Is it possible to set Ventrillo to use Wave instead of Direct sound? It is a uniques problem there that is for sure. What about just using another player? or plugin?
 
Using waveout yields the same results as DirectSound. I think because they both use the kmixer. The ASIO plug-in is too flaky for version .9 of Foobar; so I am stuck with Kernel Streaming. It's not a big deal, I just have to sacrifice a little audio quality for [44.1kHz] music till I figure out an alternative solution (I haven't put much time trying to get ALchemy working with other modes, so I am hoping I can work something out).
 
Using waveout yields the same results as DirectSound. I think because they both use the kmixer. The ASIO plug-in is too flaky for version .9 of Foobar; so I am stuck with Kernel Streaming. It's not a big deal, I just have to sacrifice a little audio quality for [44.1kHz] music till I figure out an alternative solution (I haven't put much time trying to get ALchemy working with other modes, so I am hoping I can work something out).

How much of the Creative THX or the other Consoles does Vista let you run?
 
None. I was under the impression they didn't work. I'm not sure how they would help me in this situation anyway.
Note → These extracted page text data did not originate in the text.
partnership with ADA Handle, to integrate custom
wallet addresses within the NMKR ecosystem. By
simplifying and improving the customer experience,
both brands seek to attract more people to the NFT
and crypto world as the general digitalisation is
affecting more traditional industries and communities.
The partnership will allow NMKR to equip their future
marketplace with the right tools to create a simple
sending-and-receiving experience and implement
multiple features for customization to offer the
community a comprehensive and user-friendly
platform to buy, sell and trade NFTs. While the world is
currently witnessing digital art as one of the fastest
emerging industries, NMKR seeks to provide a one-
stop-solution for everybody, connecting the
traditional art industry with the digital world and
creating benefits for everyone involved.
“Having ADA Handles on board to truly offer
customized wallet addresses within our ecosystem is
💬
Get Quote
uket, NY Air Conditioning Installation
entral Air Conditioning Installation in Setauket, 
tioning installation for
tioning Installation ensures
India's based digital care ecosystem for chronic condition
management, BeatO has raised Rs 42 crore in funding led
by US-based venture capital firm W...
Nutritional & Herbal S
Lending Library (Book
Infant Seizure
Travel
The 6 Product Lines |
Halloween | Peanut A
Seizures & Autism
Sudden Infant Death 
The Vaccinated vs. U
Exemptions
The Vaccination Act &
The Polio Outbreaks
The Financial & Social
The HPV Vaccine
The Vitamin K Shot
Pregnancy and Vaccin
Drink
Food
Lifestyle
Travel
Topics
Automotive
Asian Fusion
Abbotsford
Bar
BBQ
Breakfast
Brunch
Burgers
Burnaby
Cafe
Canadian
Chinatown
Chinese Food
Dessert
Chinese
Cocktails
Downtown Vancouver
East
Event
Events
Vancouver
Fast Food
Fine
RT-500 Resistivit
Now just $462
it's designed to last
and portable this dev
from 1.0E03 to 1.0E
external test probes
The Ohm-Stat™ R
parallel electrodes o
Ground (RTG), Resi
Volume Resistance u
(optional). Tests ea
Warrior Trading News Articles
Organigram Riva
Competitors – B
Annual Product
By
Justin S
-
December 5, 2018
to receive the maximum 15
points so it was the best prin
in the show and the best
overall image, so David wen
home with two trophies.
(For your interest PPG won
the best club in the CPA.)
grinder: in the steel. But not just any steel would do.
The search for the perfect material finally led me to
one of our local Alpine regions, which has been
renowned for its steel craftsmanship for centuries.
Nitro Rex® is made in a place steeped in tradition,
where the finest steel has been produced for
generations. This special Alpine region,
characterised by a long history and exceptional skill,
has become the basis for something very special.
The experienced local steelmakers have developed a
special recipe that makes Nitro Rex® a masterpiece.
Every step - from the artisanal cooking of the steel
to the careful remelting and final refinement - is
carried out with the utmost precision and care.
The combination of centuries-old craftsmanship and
If you could make the appropreate setting in Creation Mode to bit matched or Entertainment modes. I since found something that said they didn't work but was being worked on. That was about a 10 days ago.
 
I can do that in the audio console. I don't know, ALchemy is not loading the OpenAL driver for some reason in audio creation/entertainment mode (only gaming mode). I'll try some other settings tomorrow.